Not for Henry Juarez Medina.
The 77-year-old Beeville native often can be seen running down the streets of Corpus Christi where he now lives and works. Medina also is a marathon runner, having competed in December in the San Antonio Rock n’ Roll Marathon, where he finished the 26.2-mile course with a time of 7:08:51.
Staying active has been Medina’s lifestyle for decades.
“I was an athlete in high school,” he said. “I graduated in 1961 and went into the military, where you have to be in shape. Then I got out in 1967 and gained some weight.
“I started running in 1972, and I couldn’t even run a block.

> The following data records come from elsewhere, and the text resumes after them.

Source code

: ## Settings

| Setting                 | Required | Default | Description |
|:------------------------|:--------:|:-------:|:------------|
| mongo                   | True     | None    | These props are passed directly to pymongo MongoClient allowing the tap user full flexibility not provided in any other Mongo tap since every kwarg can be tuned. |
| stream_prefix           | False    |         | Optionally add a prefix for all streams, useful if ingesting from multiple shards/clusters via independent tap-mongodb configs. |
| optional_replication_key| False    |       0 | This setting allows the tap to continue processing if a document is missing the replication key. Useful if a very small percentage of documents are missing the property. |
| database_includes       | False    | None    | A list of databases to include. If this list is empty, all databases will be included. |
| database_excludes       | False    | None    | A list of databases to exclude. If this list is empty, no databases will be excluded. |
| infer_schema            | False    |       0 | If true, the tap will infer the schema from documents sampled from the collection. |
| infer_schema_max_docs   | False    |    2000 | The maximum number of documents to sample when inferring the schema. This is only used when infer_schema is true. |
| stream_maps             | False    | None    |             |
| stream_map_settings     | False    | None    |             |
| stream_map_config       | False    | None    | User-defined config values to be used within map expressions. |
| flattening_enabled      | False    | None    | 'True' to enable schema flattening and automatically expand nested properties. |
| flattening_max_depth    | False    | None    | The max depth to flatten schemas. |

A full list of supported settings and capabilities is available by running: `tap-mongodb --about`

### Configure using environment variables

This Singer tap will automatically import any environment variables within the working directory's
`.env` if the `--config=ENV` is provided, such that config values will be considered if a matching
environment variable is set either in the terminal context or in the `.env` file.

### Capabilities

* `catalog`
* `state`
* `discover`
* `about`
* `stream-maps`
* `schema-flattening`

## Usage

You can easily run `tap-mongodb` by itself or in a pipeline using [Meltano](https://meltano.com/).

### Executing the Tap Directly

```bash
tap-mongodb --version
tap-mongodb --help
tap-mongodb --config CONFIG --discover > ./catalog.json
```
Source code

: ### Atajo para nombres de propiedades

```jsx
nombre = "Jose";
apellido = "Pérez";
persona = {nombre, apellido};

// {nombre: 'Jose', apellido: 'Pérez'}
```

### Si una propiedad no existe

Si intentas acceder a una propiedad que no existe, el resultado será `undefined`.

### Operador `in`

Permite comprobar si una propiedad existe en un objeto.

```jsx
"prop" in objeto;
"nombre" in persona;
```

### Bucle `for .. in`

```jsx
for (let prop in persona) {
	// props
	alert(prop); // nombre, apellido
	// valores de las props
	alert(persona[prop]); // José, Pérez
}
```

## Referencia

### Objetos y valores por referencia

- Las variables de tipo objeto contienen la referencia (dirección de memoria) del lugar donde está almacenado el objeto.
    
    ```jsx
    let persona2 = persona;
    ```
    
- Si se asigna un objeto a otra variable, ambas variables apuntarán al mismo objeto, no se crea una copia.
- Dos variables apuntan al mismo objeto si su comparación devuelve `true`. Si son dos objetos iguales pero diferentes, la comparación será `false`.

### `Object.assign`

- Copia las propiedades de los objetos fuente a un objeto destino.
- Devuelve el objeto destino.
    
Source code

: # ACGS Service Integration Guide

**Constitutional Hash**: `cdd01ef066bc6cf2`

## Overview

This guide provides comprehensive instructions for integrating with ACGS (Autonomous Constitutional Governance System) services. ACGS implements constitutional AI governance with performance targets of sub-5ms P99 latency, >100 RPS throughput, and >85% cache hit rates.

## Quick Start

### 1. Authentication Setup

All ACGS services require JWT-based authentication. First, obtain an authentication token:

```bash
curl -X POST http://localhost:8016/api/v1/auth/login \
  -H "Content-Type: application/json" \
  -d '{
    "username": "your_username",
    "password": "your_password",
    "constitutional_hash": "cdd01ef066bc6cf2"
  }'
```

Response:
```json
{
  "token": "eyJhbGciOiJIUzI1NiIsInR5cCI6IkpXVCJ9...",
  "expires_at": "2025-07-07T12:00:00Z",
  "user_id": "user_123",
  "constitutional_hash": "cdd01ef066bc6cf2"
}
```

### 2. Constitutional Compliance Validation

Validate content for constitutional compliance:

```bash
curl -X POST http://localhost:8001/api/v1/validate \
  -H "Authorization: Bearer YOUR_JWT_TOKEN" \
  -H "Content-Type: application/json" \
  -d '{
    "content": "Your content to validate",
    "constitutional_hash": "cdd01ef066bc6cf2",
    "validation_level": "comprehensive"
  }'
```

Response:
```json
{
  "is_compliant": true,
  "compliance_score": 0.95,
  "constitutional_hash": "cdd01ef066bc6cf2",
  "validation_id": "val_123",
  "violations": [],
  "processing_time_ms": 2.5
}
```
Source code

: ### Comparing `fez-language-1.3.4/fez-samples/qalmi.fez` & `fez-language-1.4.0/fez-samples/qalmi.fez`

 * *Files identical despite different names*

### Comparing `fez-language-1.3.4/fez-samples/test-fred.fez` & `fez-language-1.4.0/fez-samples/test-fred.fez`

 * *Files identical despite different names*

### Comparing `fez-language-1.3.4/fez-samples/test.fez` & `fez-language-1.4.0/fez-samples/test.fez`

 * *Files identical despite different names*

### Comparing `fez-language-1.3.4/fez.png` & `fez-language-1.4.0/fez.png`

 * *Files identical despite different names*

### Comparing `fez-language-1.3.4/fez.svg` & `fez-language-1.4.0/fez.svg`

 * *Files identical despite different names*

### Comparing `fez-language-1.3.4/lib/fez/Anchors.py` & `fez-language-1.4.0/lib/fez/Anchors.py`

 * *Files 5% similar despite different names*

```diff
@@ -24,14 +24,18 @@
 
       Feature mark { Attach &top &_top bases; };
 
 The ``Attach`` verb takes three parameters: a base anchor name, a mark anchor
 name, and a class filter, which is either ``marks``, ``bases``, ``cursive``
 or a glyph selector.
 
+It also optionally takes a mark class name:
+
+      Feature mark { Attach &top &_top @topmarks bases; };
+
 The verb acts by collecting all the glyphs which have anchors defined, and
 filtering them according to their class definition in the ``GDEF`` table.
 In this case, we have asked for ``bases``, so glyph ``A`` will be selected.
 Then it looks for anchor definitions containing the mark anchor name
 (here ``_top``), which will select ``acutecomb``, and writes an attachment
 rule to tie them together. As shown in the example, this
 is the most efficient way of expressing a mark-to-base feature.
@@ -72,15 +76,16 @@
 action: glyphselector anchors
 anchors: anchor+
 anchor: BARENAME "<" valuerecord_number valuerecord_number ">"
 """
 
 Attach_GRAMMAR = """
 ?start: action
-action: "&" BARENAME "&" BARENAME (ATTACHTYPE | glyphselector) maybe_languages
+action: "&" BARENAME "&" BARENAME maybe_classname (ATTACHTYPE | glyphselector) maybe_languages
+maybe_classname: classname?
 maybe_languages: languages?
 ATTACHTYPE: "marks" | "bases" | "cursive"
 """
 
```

Then one block turned into two, and I kept going from there.”
After his stint in the U.S. Air Force, Medina earned an accounting degree and then went to work in the banking sector. That journey took him from the former San Antonio Savings and Loan in Beeville to his current job at Merrill Lynch in Corpus Christi.
But Medina kept up with his jogging, and in 2014, he ran his first Rock n’ Roll Marathon. Two years later, Medina competed in the Beach to Bay Marathon in Corpus Christi.
And staying motivated equals staying moving.
“You’ve been doing it for so long that you kind of get into the habit of running,” he said. “It keeps you young. It keeps you fit. It clears the mind.
“I’m just trying to stay active and keep limber so my body doesn’t tighten up.”
Running a marathon is a lot different than jogging around town.
“Once you hit the 20th mile, you hit a wall,” Medina said. “You just have to be motivated to finish.”
Part of the reason why Medina stays active is he wants to demonstrate to his children and grandchildren that it is never too late to stay in shape. This is wisdom imparted to him from the previous generation.
“My mom is 95, and she lives in Beeville,” Medina said. “She still mows the yard.”
As far as advice, Medina urges people to take care of their bodies by getting their medical checkups such as yearly physical exams, stress tests and colonoscopies.
“It’s just a fact that if you don’t stay in shape, you tend to gain weight. And if you gain weight, it leads to all kinds of problems like heart attack, diabetes and stroke,” he said. “You’ve got to eat the right foods, not the fatty stuff, and you’ve got to exercise.”
There is perhaps an even greater reason for Medina to stay healthy in his later years.
“I got some grandkids,” he said. “I want to be around for my grandkids.”